What is performance for content management 13 January 2008

Posted by lopataru in ECM, Research.
Tags: ,
8 comments

In my PhD thesis i follow the theme of designing a high-performance Content Management system.

Obviously, in this process i try to write down which are the metrics by which one can decide that a CM system is performant or not (or more is more performant than another).

Some work has been done for the RDBMS world on this, but i found none for Content Manegement. This may be because the majority of (E)CM products out there always use a RDBMS to store the data. Therefore the performance of the RDBMS drives the performance of the CM itself.

I really think this is not the best approach and that there is a need to design a content management system which truly addresses the specific requirements and does not try to bend other systems to fit the purpose.
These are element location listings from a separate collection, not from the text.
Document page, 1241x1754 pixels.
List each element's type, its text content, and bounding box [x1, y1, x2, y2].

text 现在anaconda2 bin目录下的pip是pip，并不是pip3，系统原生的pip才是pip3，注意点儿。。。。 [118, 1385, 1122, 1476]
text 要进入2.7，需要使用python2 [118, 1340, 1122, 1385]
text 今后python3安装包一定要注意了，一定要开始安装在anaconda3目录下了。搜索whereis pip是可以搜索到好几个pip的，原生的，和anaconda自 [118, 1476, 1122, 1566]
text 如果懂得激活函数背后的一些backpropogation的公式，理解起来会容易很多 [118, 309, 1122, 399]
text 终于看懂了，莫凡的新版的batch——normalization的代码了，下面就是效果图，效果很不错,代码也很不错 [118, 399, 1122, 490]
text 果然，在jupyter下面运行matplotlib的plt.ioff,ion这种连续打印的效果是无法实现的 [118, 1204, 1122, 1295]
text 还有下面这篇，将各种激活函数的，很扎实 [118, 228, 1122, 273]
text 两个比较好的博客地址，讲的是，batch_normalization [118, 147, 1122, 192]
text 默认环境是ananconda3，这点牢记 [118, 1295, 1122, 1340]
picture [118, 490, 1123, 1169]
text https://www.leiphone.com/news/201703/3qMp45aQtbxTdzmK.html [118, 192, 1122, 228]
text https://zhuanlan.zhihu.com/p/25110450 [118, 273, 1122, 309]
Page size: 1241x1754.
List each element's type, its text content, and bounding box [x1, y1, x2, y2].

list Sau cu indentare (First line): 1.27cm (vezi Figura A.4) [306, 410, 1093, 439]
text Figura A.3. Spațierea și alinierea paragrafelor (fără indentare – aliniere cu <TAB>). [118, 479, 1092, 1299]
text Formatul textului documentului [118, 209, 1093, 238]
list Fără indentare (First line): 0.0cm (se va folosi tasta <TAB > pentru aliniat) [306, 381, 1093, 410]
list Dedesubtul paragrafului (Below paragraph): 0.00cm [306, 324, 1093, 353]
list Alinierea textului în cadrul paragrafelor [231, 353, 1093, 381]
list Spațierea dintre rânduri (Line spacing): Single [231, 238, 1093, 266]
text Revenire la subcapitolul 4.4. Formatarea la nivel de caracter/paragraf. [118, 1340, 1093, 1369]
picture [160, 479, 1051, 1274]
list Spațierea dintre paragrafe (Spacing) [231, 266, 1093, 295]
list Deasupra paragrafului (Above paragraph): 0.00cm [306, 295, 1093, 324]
That being said i should write down the 4 topics i think should be used to measure a content management system performance:

  1. It should natively implement all basic content management functions. Including here:CRUD operations, security, version control, concurrency control, format variants control, streaming support, search, observation. Maybe transactions.
  2. Its implementation must not be tied to one technology (eg. specific OS, programming language etc.). CM systems need to be universal since they tend to store content for a long time and cannot afford to suffer from changes in IT strategies.
  3. Must find content. This is the primary thing ed users look for. no matter how complex is the underlying architecture, no matter how many data elements it handles, search must be accurate, fast and adequate.
  4. It should be able to use various storage environments. This must not be understood as needing to work low level with disks/tape libraries but being able to store and manage content on all types of storage without needing to limit functionality and while keeping the full transparency to the user. For example, if a document is stored on a tape (slow access, readonly medium) the user should only find out that the item is readonly and takes some while to access.

Any thoughs? Should anything else be considered as amajor  performance indicator of a CM system?

PhD in content management solutions 27 December 2007

Posted by lopataru in Research.
Tags: , ,
add a comment

I’ve been building my PhD research for a while (7 years almost) and now I’m close to the finish line.

I seems like a good idea to start an present some topics here in order to get possibly some feedback. It might not be the best place to discuss a PhD thesis content, but.. why not?

First of all, the topic is roughly designing a new content management system which will add some fresh air to this area.